**VORLIEGENDER TEXT**
□ □ □

Scheltema, Arjan Hinrik, De goederenrechtelijke werking van de ontbindende voorwarde (= proefschrift Leiden). Kluwer, Den Haag 2003. XX, 462 S.

 

I. Das Recht der auflösenden Bedingung beschäftigt die Juristen schon zwei Jahrtausende. Es ist daher wohl von vornherein ausgeschlossen, daß Scheltema mit seiner Rechtsgeschichte und Rechtsvergleichung vereinigenden Untersuchung das letzte Wort gesprochen hat. Zu verlockend erscheint die Aussicht, die Konstruktion zu finden, mit deren Hilfe sich alle Rechtsfolgen des Eintritts einer solchen Bedingung zwanglos erklären lassen.

 

Tritt die auflösende Bedingung ein, so ist etwa zu entscheiden, wem die in der Zwischenzeit seit Vertragsschluß gezogenen Nutzungen zustehen, ob Zwischenverfügungen des Erwerbers wirksam sind und ob das Eigentum ohne weiteres, d. h. ohne Rückübertragung und damit unter Abgehen vom Traditionsprinzip, an den bedingt Berechtigten zurückfällt. Während die auflösende Bedingung schwebt, erhebt sich die Frage, ob der Veräußerer über seine Anwartschaft verfügen oder sie vererben kann. Die meisten dieser Fragen sind schon von den römischen Juristen befriedigend beantwortet worden, ohne daß sie sich allerdings um Konstruktionen bemüht hätten[1]. Scheltemas Hauptanliegen ist dagegen die Konstruktion: In den ersten 300 Seiten ist sein Buch ein Plädoyer für die Rückwirkung als Erklärungsmechanismus für die dingliche Wirkung des Eintritts einer auflösenden Bedingung (vgl. etwa S. 173f.). Die ausdrückliche Ablehnung der rückwirkenden Kraft des Bedingungseintritts in Art. 3:38 Abs. 2 des BW von 1992 kritisiert er daher scharf (s. etwa S. 296, 299ff., 407), ohne freilich in der Sache zu anderen Ergebnissen zu kommen. Die Rückwirkung sei das traditionelle Erklärungsmuster (S. 299), von dem abzuweichen gerade im niederländischen, vom Trennungs- und Kausalitätsprinzip beherrschten Sachenrecht kein Grund bestanden habe (S. 258, 301, 418). Die Idee der Rückwirkung sei zudem die einfachere (S. 225) und elegantere Erklärung (S. 301, 421) und entspreche dem Parteiwillen (S. 173, 224f., 412). Im letzten Teil seiner Untersuchung findet sich Scheltema jedoch mit der positivrechtlichen Anordnung in Art. 3:38 Abs. 2 BW ab (S. 305) und erklärt die dingliche Wirkung des Bedingungseintritts mit einer Anleihe beim deutschen Anwartschaftsrecht des bedingt Berechtigten (S. 419)[2].

□ □ □

**VORLIEGENDE EINTRÄGE**
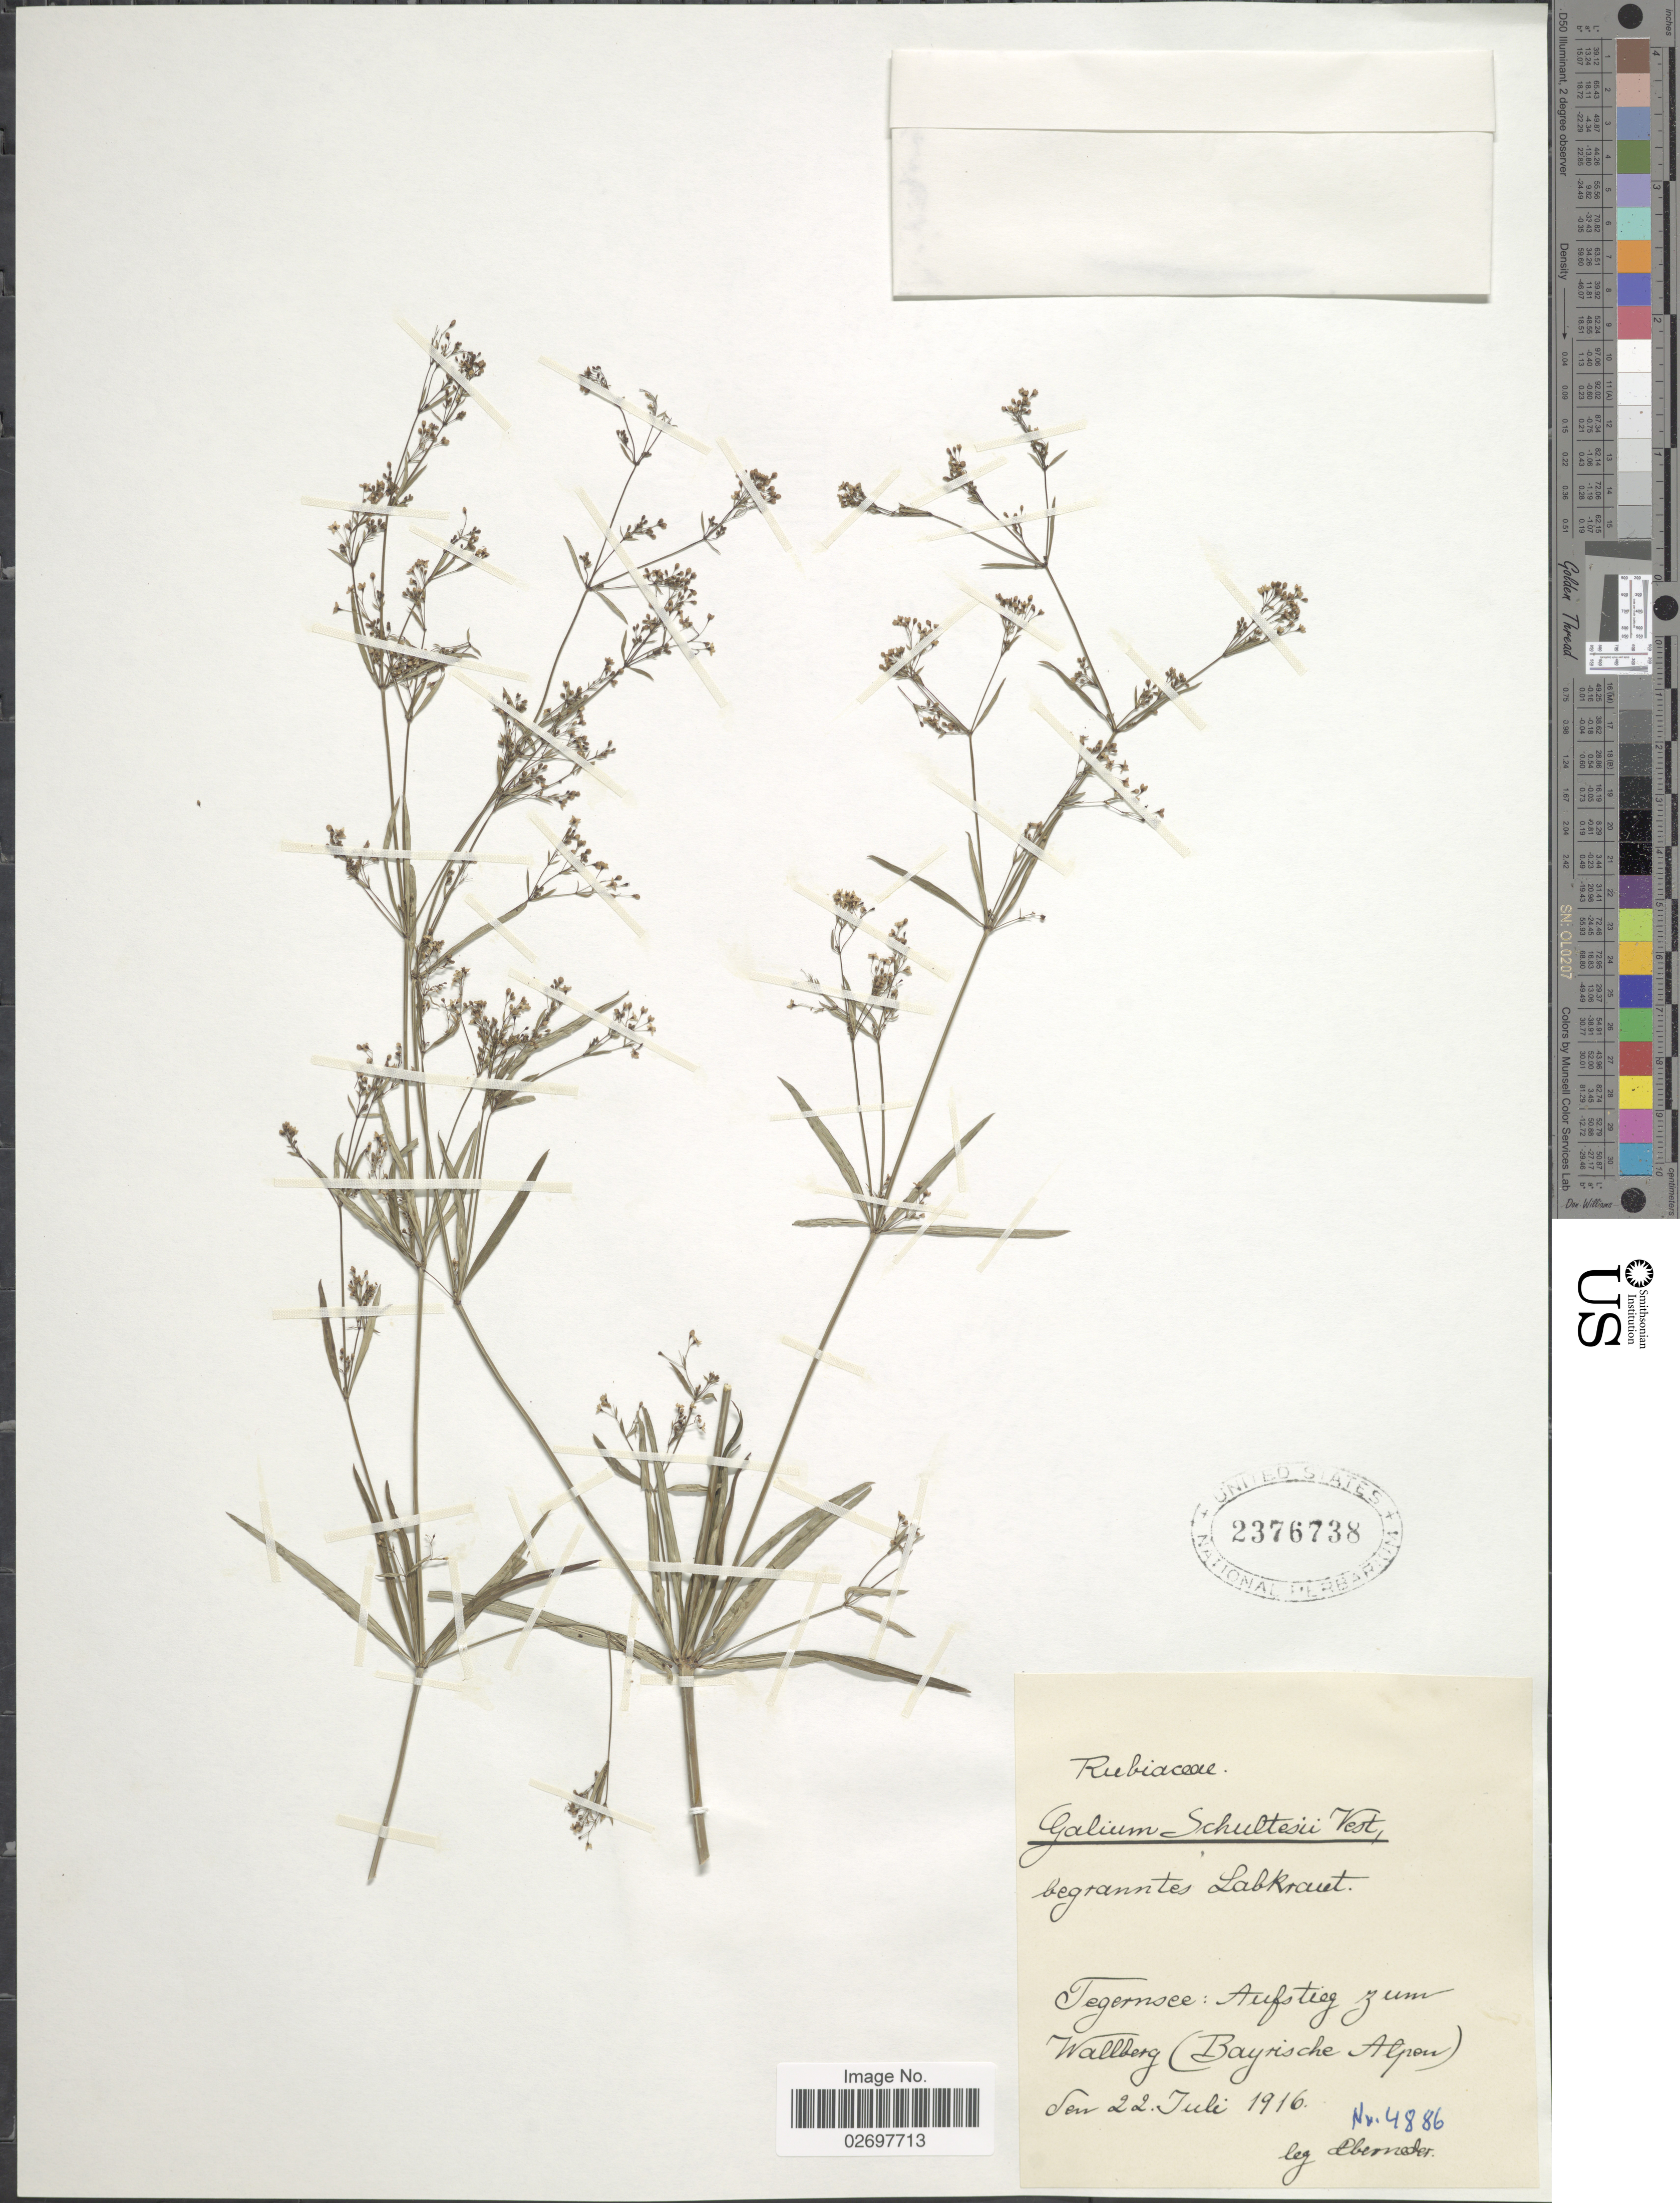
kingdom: Plantae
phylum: Tracheophyta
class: Magnoliopsida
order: Gentianales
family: Rubiaceae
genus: Galium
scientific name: Galium schultesii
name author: Vest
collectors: -. Oberneder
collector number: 4886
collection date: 1916-07-22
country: Germany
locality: Tegernsee: Aufstieg zum Wallberg (Bayrsche Alpen)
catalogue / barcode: US 2376738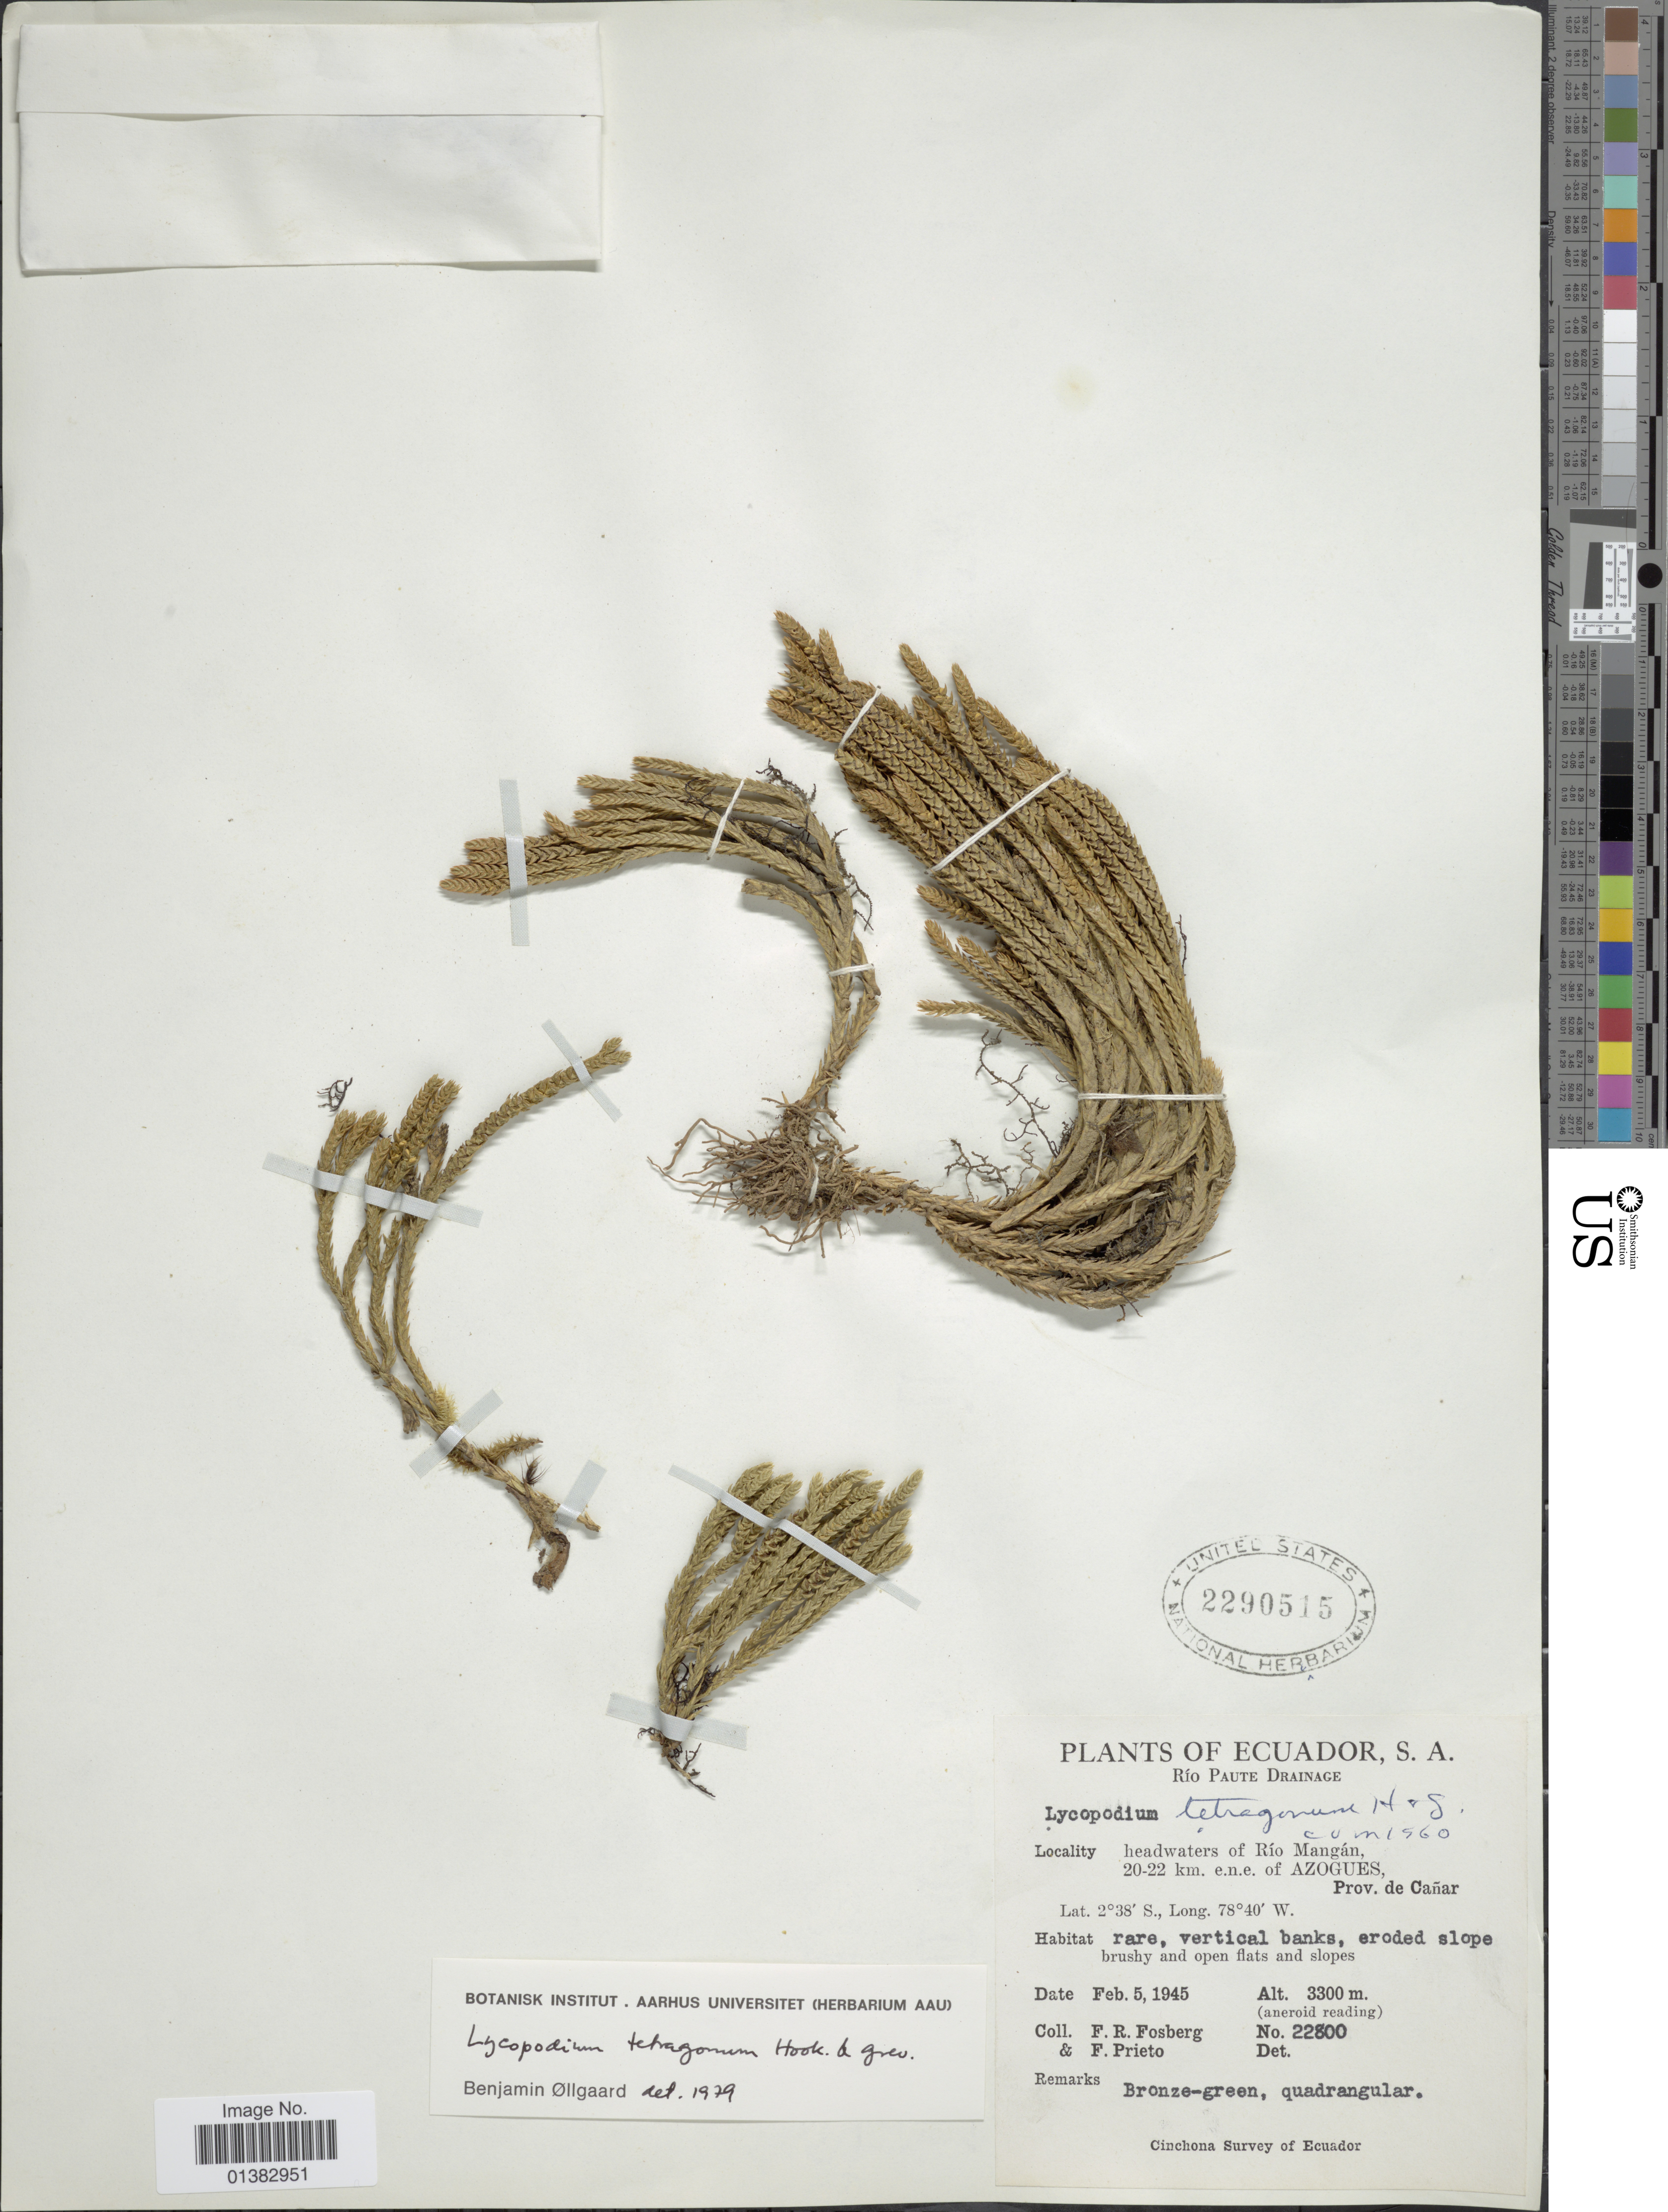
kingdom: Plantae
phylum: Tracheophyta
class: Lycopodiopsida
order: Lycopodiales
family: Lycopodiaceae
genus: Phlegmariurus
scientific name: Phlegmariurus tetragonus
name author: (Hook. & Grev.) B. Øllg.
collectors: F. R. Fosberg & F. Prieto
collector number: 22800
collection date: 1945-02-05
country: Ecuador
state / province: Cañar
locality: Río Paute Drainage, headwaters of Río Mangán, 20-22 km. e.n.e. of Azogues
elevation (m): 3300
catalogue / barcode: US 2290515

□ □ □

**AUFTRAG 1**
Beantworte bitte die folgenden Fragen zur Buchbesprechung über die auflösende Bedingung:
(a) Wie lange beschäftigt das Recht der auflösenden Bedingung die Juristen schon?
(b) Welcher Artikel des BW von 1992 lehnt die rückwirkende Kraft des Bedingungseintritts ausdrücklich ab?
(c) Auf wie vielen ersten Seiten ist Scheltemas Buch ein Plädoyer für die Rückwirkung?
**AUFTRAG 2**
Kopiere aus der Buchbesprechung über die auflösende Bedingung den Abschnitt von „I. Das Recht“ bis einschließlich „zwanglos erklären lassen.“ wortgetreu.
**AUFTRAG 3**
Führe die Buchbesprechung über die auflösende Bedingung im Anschluss an ihren letzten Satz weiter.
Das Material spielt hierfür keine Rolle.

**ERGEBNIS 1**
(a) Seit zwei Jahrtausenden.
(b) Art. 3:38 Abs. 2 BW.
(c) Auf den ersten 300 Seiten.

**ERGEBNIS 2**
I. Das Recht der auflösenden Bedingung beschäftigt die Juristen schon zwei Jahrtausende. Es ist daher wohl von vornherein ausgeschlossen, daß Scheltema mit seiner Rechtsgeschichte und Rechtsvergleichung vereinigenden Untersuchung das letzte Wort gesprochen hat. Zu verlockend erscheint die Aussicht, die Konstruktion zu finden, mit deren Hilfe sich alle Rechtsfolgen des Eintritts einer solchen Bedingung zwanglos erklären lassen.

**ERGEBNIS 3**
 

II. 1. Im ersten, dem „romanistischen Teil“ (S. 1-144) behandelt Scheltema die römischen Quellen und die Geschichte ihrer Rezeption im Mittelalter. Die Sekundärliteratur ist umfassend eingearbeitet[3]; eigenständige Exegesen dürfen jedoch nicht erwartet werden. Etwas eigenartig mutet an, daß die Quellen im Text nur in niederländischer Übersetzung und erst in den Fußnoten im lateinischen Original abgedruckt werden. Mit einer vor allem auf Kaser zurückgehenden Lehre bejaht Scheltema die Möglichkeit einer auflösenden Bedingung im heutigen Sinne[4]; nicht auszuschließen ist aber, daß der Resolutiveffekt mit einer aufschiebend bedingten Nebenabrede erreicht wurde, die das Hauptgeschäft bei Bedingungseintritt auflöste[5]. Das Ergebnis ist freilich das gleiche wie bei Annahme einer auflösenden Bedingung, weshalb dieser Frage kein allzu großes Gewicht beizumessen ist.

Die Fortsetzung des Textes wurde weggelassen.